This is an open-source implementation tailored for utilizing VLMs in instruction-based robot control. This implementation supports a variety of VLM architectures and facilitates straightforward integration of new models.
The approach implemented here is similar to RT-2. Different from RT-2, we support open-source Vision Language Models (VLMs) like BLIP, LLava, and QWen.

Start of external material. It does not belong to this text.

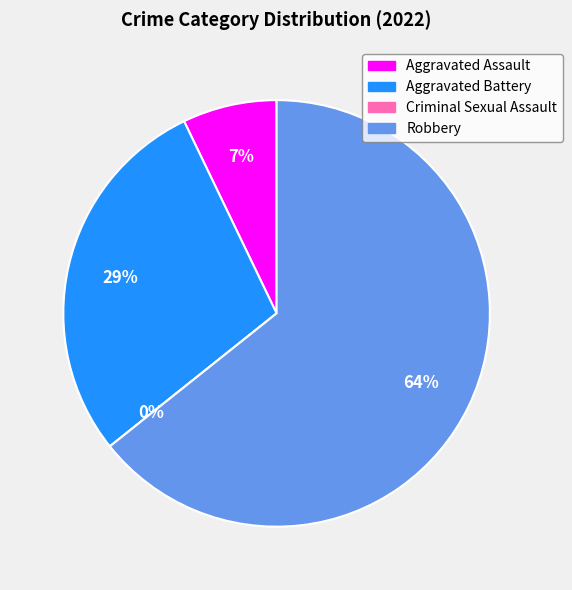

Rank the categories by value from highest to lowest.

Robbery, Aggravated Battery, Aggravated Assault, Criminal Sexual Assault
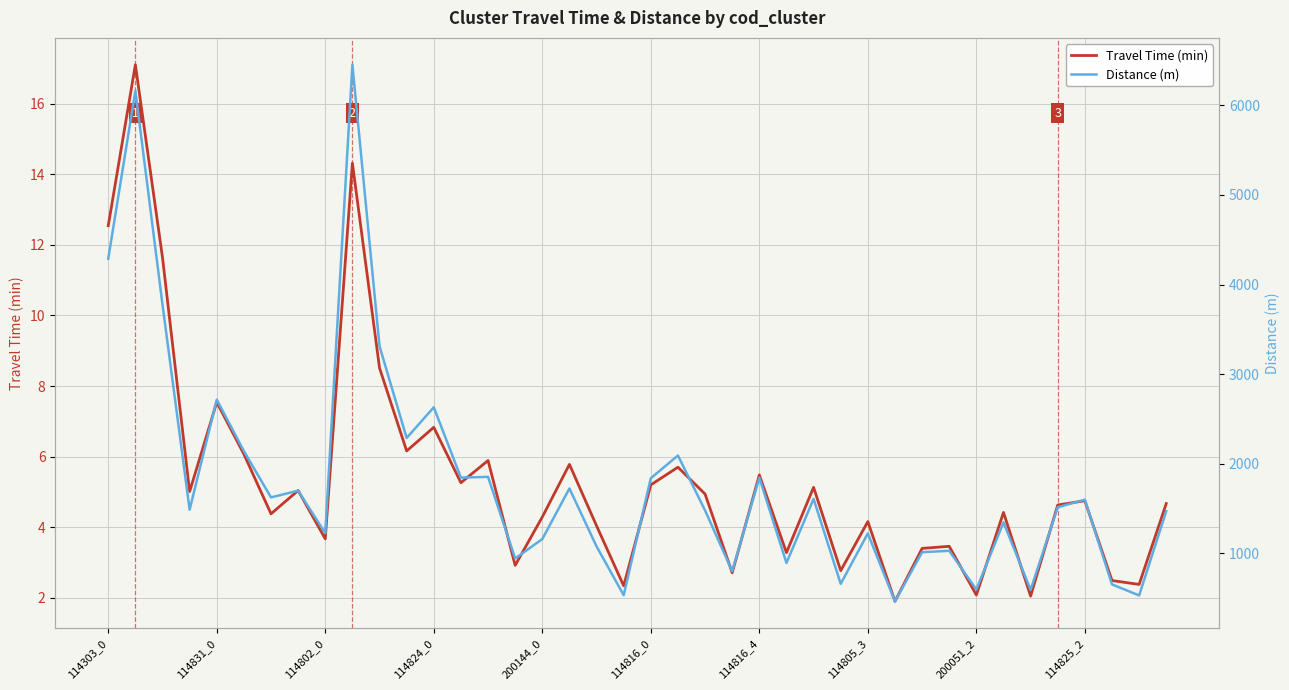

Where does the Travel Time (min) series first go above 4?

114303_0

conda create -n llamaex python=3.10
For cuda 11, required if nvidida driver is too old
conda install pytorch torchvision torchaudio pytorch-cuda=11.8 -c pytorch -c nvidia
pip install transformers transformers[torch] datasets evaluate torchvision sentencepiece accelerate open_clip_torch
pip install scikit-learn scipy wandb absl-py nltk rouge_score loralib bitsandbytes git+https://github.com/huggingface/peft.git matplotlib
For evaluation
pip install opencv-python hydra-core
TF cpu version for loading the dataset
pip install https://storage.googleapis.com/tensorflow/linux/cpu/tensorflow_cpu-2.15.0-cp310-cp310-manylinux_2_17_x86_64.manylinux2014_x86_64.whl
For open-x dataset
pip install dm-reverb rlds tensorflow-datasets
For Qwen
pip install open_clip_torch install tiktoken einops transformers_stream_generator
For Qwen 4bit
pip install optimum
and depending on pytorch cuda version and pytorch version install autogptq, select version from https://github.com/AutoGPTQ/AutoGPTQ/blob/main/docs/INSTALLATION.md . E.g.
pip install auto-gptq==0.6.0 --extra-index-url https://huggingface.github.io/autogptq-index/whl/cu118/
Maybe flash attention, check hardware compatibility Follow https://github.com/Dao-AILab/flash-attention?tab=readme-ov-file#installation-and-features
FLASH_ATTENTION_SKIP_CUDA_BUILD=TRUE pip install flash-attn --no-build-isolation
Training scripts for each model can be found under scripts.